Data for estimating the intrinsic matrix:
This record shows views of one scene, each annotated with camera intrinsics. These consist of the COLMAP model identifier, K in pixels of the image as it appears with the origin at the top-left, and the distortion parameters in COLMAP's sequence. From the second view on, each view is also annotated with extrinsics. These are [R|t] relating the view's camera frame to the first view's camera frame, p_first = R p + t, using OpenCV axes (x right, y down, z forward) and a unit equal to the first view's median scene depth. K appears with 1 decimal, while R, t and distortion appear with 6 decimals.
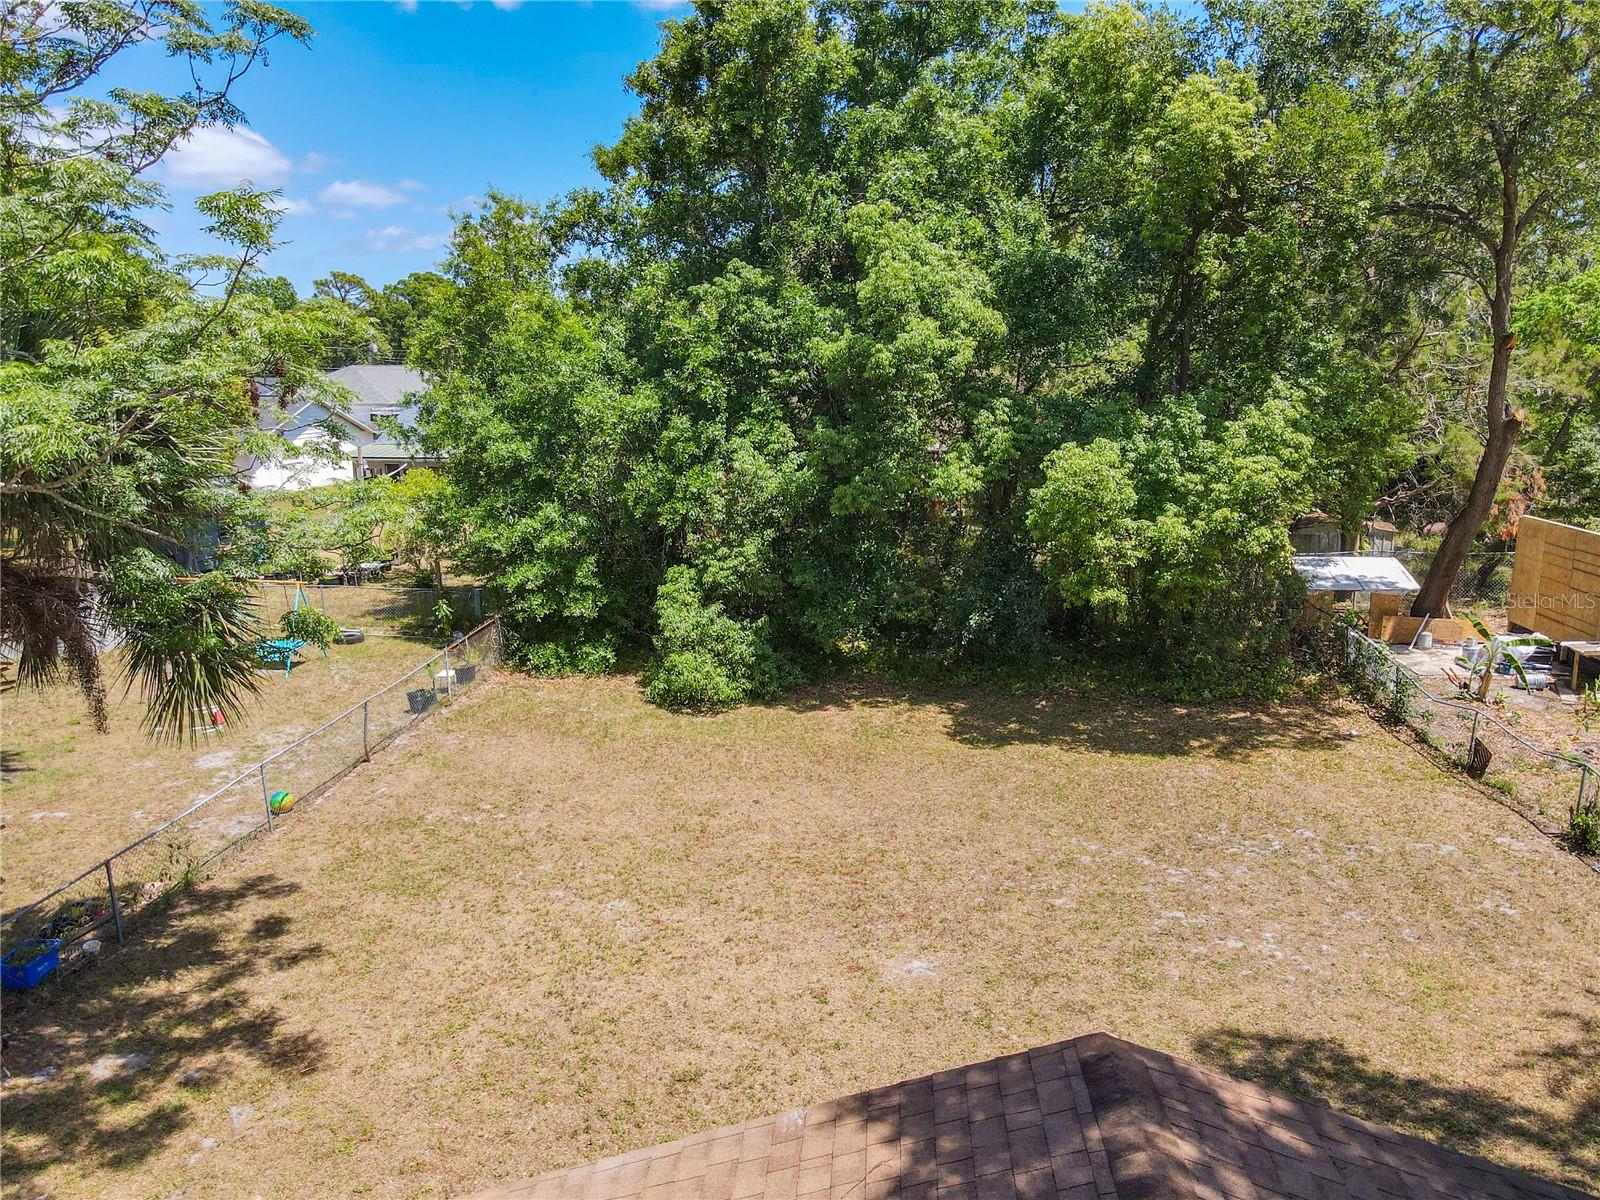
lens RADIAL K [[1179.1, 0, 800.0], [0, 1179.1, 600.0], [0, 0, 1]] dist [0.024130, 0.009243]
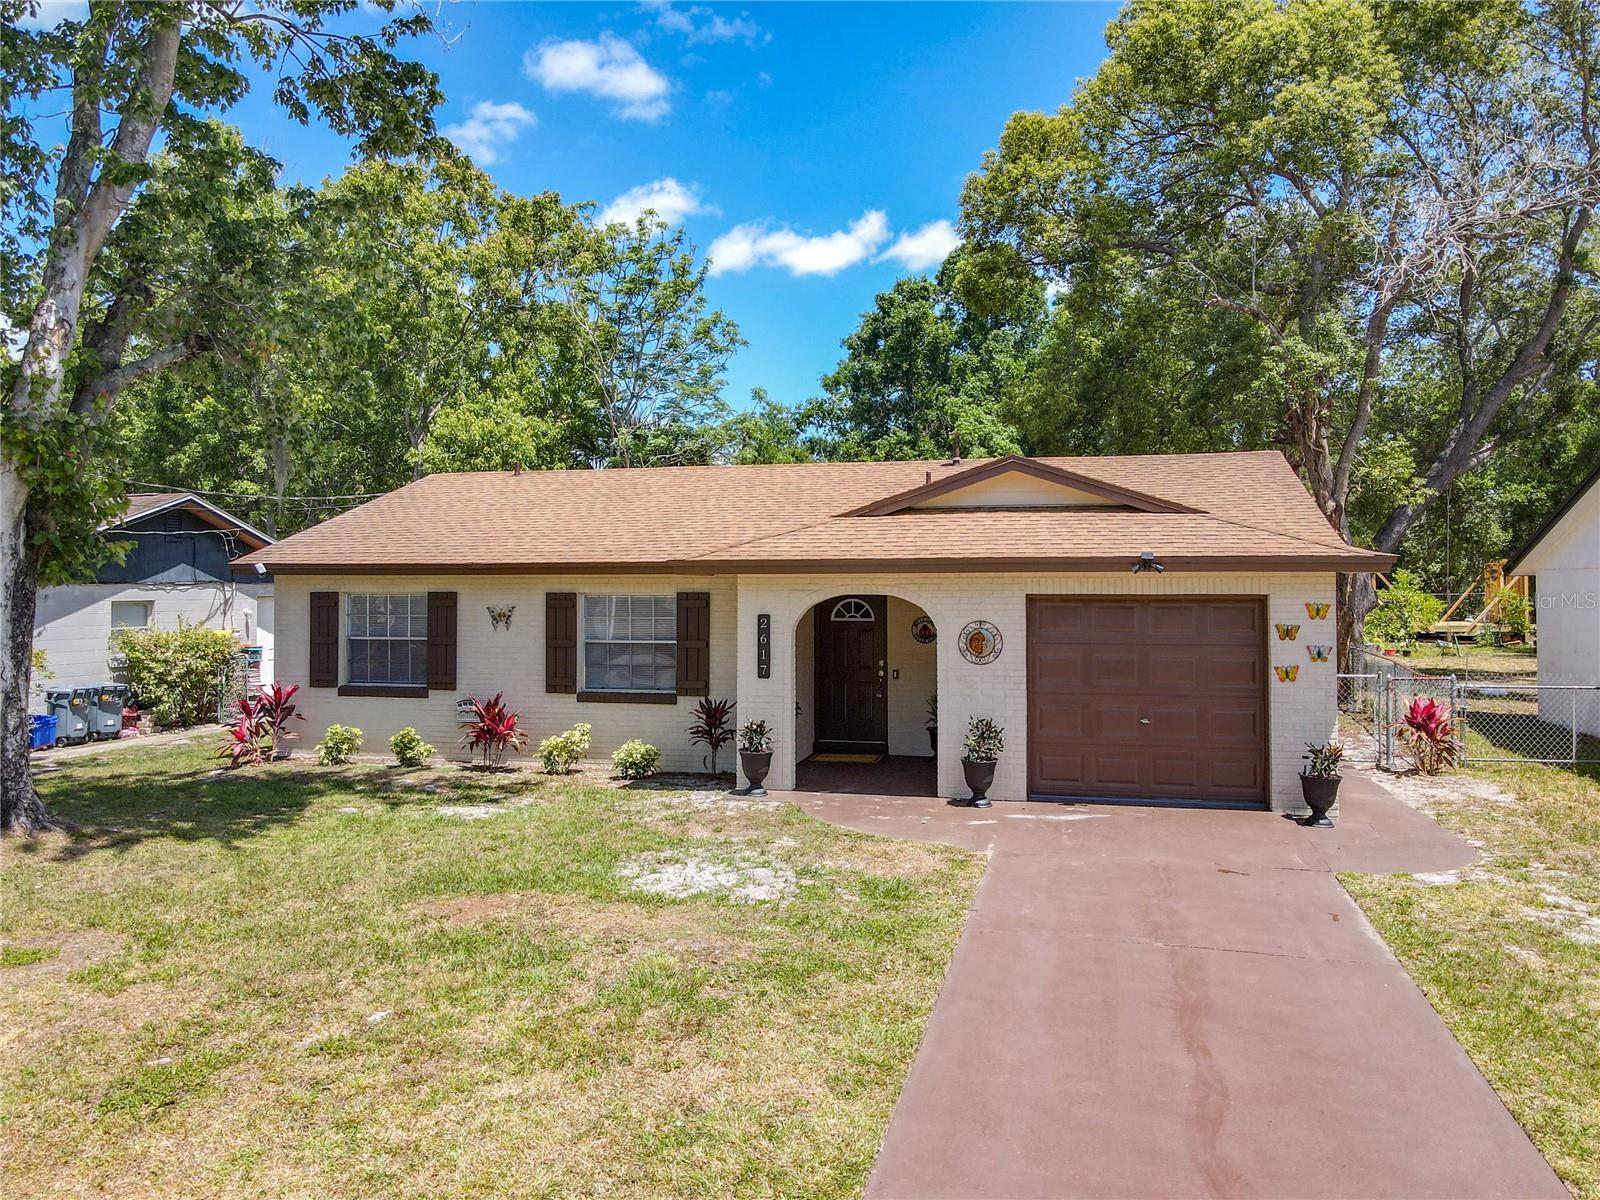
lens RADIAL K [[1169.8, 0, 792.6], [0, 1169.8, 581.9], [0, 0, 1]] dist [0.017036, 0.002337]
pose [[0.986328, 0.002518, -0.164774, 0.093332], [-0.033531, 0.982032, -0.185710, 0.311709], [0.161346, 0.188696, 0.968691, -0.814909]]
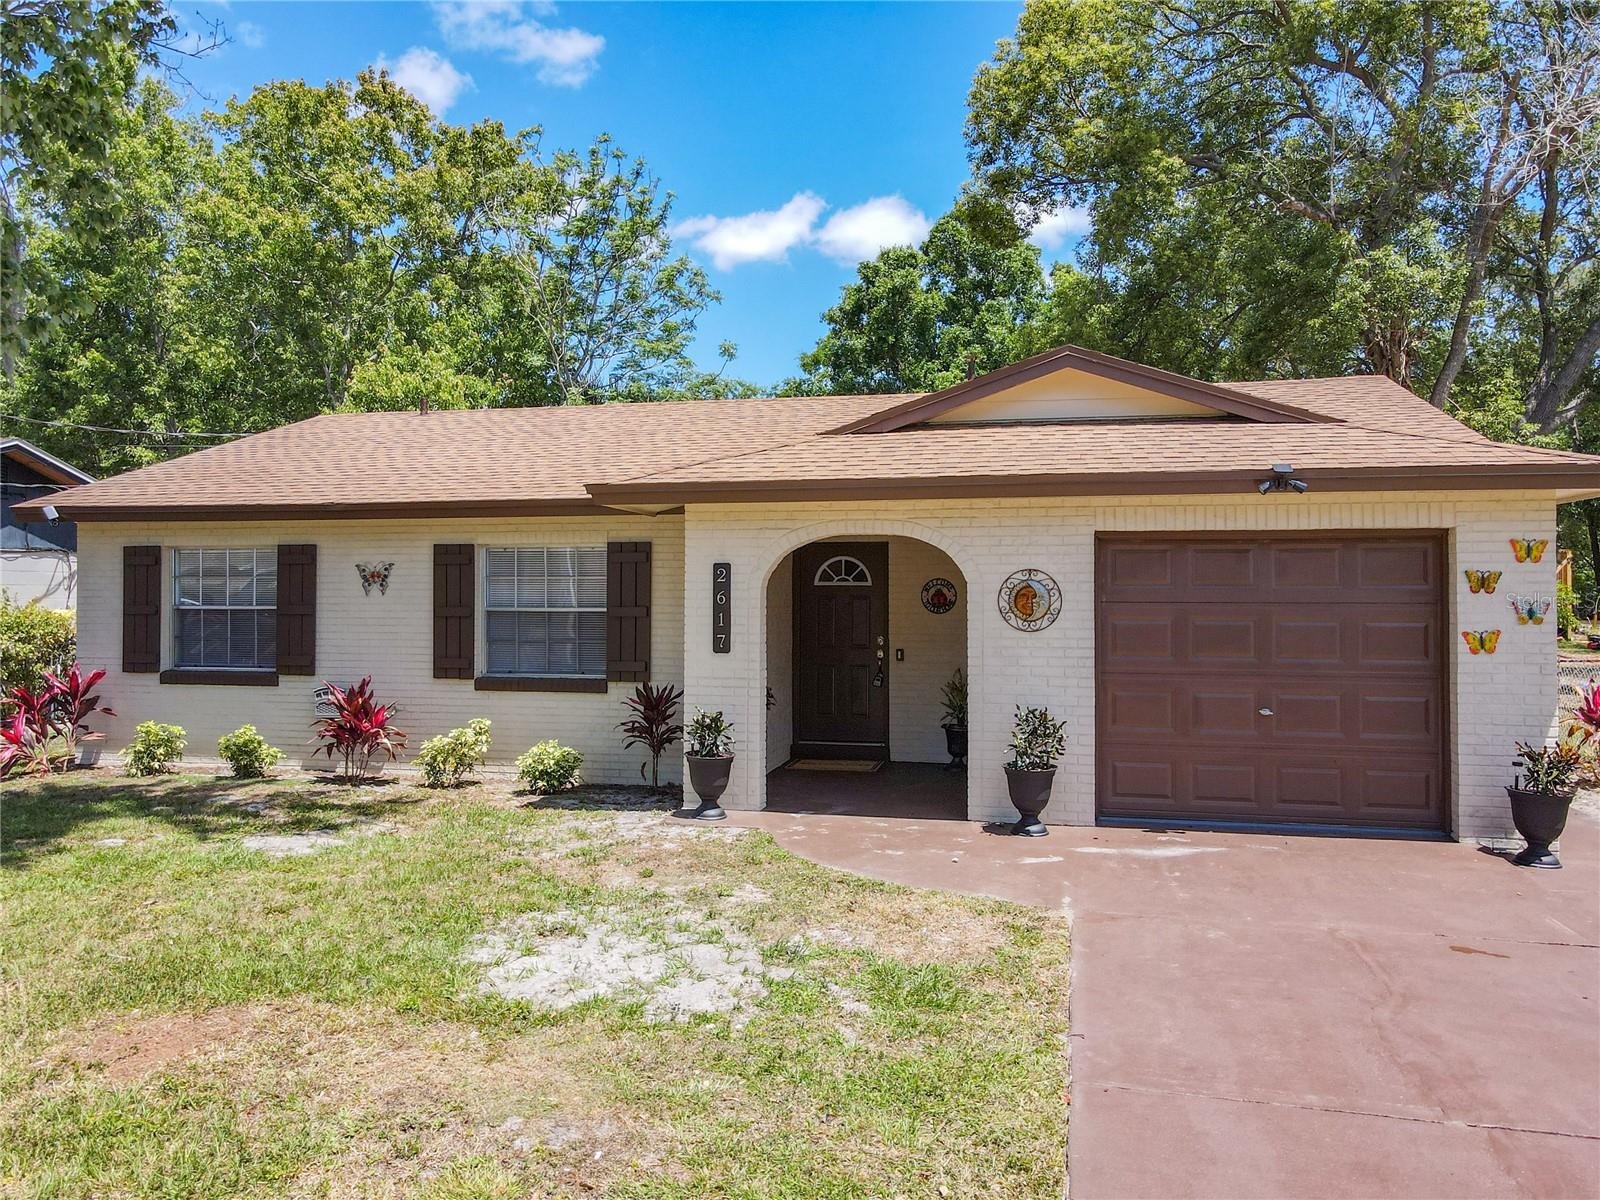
lens RADIAL K [[1179.1, 0, 800.0], [0, 1179.1, 600.0], [0, 0, 1]] dist [0.024130, 0.009243]
pose [[0.990256, 0.006933, -0.139088, 0.073774], [-0.031673, 0.983798, -0.176462, 0.306750], [0.135611, 0.179148, 0.974431, -0.684148]]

> **ASSIGNMENT**: Reproduce all of the lines above word for word, omitting the pictures from your answer.

> **ANSWER SPACE**:
This record shows views of one scene, each annotated with camera intrinsics. These consist of the COLMAP model identifier, K in pixels of the image as it appears with the origin at the top-left, and the distortion parameters in COLMAP's sequence. From the second view on, each view is also annotated with extrinsics. These are [R|t] relating the view's camera frame to the first view's camera frame, p_first = R p + t, using OpenCV axes (x right, y down, z forward) and a unit equal to the first view's median scene depth. K appears with 1 decimal, while R, t and distortion appear with 6 decimals.
lens RADIAL K [[1179.1, 0, 800.0], [0, 1179.1, 600.0], [0, 0, 1]] dist [0.024130, 0.009243]
lens RADIAL K [[1169.8, 0, 792.6], [0, 1169.8, 581.9], [0, 0, 1]] dist [0.017036, 0.002337]
pose [[0.986328, 0.002518, -0.164774, 0.093332], [-0.033531, 0.982032, -0.185710, 0.311709], [0.161346, 0.188696, 0.968691, -0.814909]]
lens RADIAL K [[1179.1, 0, 800.0], [0, 1179.1, 600.0], [0, 0, 1]] dist [0.024130, 0.009243]
pose [[0.990256, 0.006933, -0.139088, 0.073774], [-0.031673, 0.983798, -0.176462, 0.306750], [0.135611, 0.179148, 0.974431, -0.684148]]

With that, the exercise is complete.